Repeat the data word for word and skip the pictures.

((

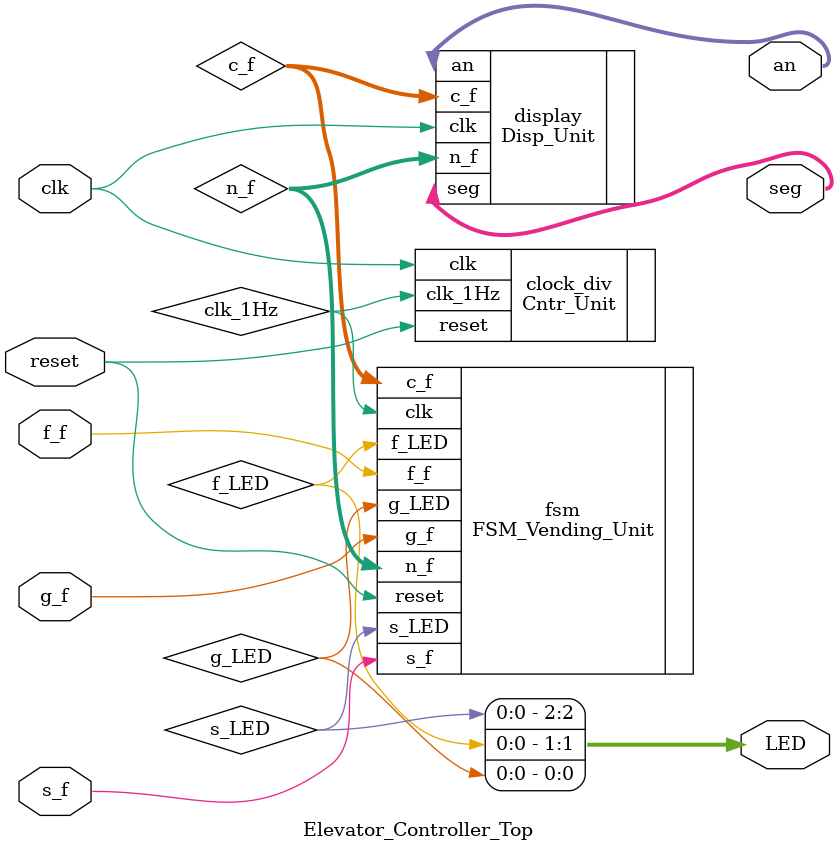
<source format=v>
module Elevator_Controller_Top(
    input clk,          // 100MHz FPGA clock
    input reset,
    input g_f,          // Button B0
    input f_f,          // Button B1
    input s_f,          // Button B2
    output [2:0] LED,   // LEDs
    output [6:0] seg,   // 7-segment segments
    output [7:0] an     // 7-segment anodes
);
    wire clk_1Hz;
    wire [1:0] c_f, n_f;
    wire g_LED, f_LED, s_LED;
    
    assign LED = {s_LED, f_LED, g_LED};
    
    // Clock divider
    Cntr_Unit clock_div(
        .clk(clk),
        .reset(reset),
        .clk_1Hz(clk_1Hz)
    );
    
    // FSM
    FSM_Vending_Unit fsm(
        .clk(clk_1Hz),
        .reset(reset),
        .g_f(g_f),
        .f_f(f_f),
        .s_f(s_f),
        .c_f(c_f),
        .n_f(n_f),
        .g_LED(g_LED),
        .f_LED(f_LED),
        .s_LED(s_LED)
    );
    
    // Display unit
    Disp_Unit display(
        .clk(clk),
        .c_f(c_f),
        .n_f(n_f),
        .seg(seg),
        .an(an)
    );
endmodule
</source>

))

# The answer
<source format=v>
module Elevator_Controller_Top(
    input clk,          // 100MHz FPGA clock
    input reset,
    input g_f,          // Button B0
    input f_f,          // Button B1
    input s_f,          // Button B2
    output [2:0] LED,   // LEDs
    output [6:0] seg,   // 7-segment segments
    output [7:0] an     // 7-segment anodes
);
    wire clk_1Hz;
    wire [1:0] c_f, n_f;
    wire g_LED, f_LED, s_LED;
    
    assign LED = {s_LED, f_LED, g_LED};
    
    // Clock divider
    Cntr_Unit clock_div(
        .clk(clk),
        .reset(reset),
        .clk_1Hz(clk_1Hz)
    );
    
    // FSM
    FSM_Vending_Unit fsm(
        .clk(clk_1Hz),
        .reset(reset),
        .g_f(g_f),
        .f_f(f_f),
        .s_f(s_f),
        .c_f(c_f),
        .n_f(n_f),
        .g_LED(g_LED),
        .f_LED(f_LED),
        .s_LED(s_LED)
    );
    
    // Display unit
    Disp_Unit display(
        .clk(clk),
        .c_f(c_f),
        .n_f(n_f),
        .seg(seg),
        .an(an)
    );
endmodule
</source>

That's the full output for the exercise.